One of the reasons Change Capital viewed Jil Sander as an attractive investment was that it doesn't rely on up-to-the-minute trends to the degree that a brand like Dolce & Gabbana does. "You would not expect a collection to come out and lose 50% of your sales because you didn't hit the right button," says Stephan Lobmeyr, a managing director at Change Capital. "I'm not saying it's not innovative. You need innovation or you don't have a place in high fashion, but it's more stable."
Bensoussan helped limit his risk potential at Jimmy Choo by building a classic collection. "There were these fabulous styles that they used to throw away every season," he says. "Now 10% of our collection is made up of classic styles, and that group has become 25% of the business." Bensoussan made other changes too, streamlining production, opening more stores and adding handbags and eventually fragrances to the line. "We had a Ferrari, but we had to put a bigger engine in."
Good management like that, something relatively new to the fashion business, is what draws investors in. "That's probably the No. 1 criterion for any private-equity investment," says Philippe Franchet, a partner at L Capital, explaining why they invested in the low-profile Piazza Sempione brand. "The management team is brilliant." Translation: it has a manager with a good production record and a solid business plan. When Enrico Morra, managing director of Piazza Sempione, and the company's founders met with L Capital's partners, they outlined exactly what they wanted to do, including opening more stand-alone stores and expanding into categories like handbags and shoes. In short, they had an estimated $60 million business and wanted to take it global.
"Entrepreneurs can grow a business to about $50 million," says William Smith of Global Reach Capital, a new private-equity firm that specializes in consumer brands and just invested in Tory Burch, a New York City--based apparel and accessories brand. "That's where we come in.
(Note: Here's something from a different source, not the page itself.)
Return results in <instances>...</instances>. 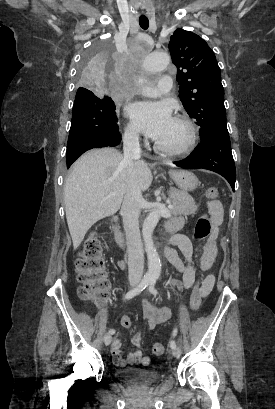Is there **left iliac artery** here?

We can take it to $250 million." Says Burke, who now works as a consultant to private-equity firms, including Global Reach Capital: "There are a lot of great fashion brands that don't have the capital or the business acumen to grow." That's where a private-equity firm can provide them with the money and the right kind of management."
Private-equity cash allows a small company to expand worldwide quickly and strategically. "It's not just an injection of money," says Morra. "They're a sparring partner, someone to sit down to discuss, 'Do we have to open on Madison Avenue or in the meatpacking district?'" He partnered with L Capital because its advisers knew how to get handbag and shoe lines up and running, something that could help Piazza Sempione avoid missteps.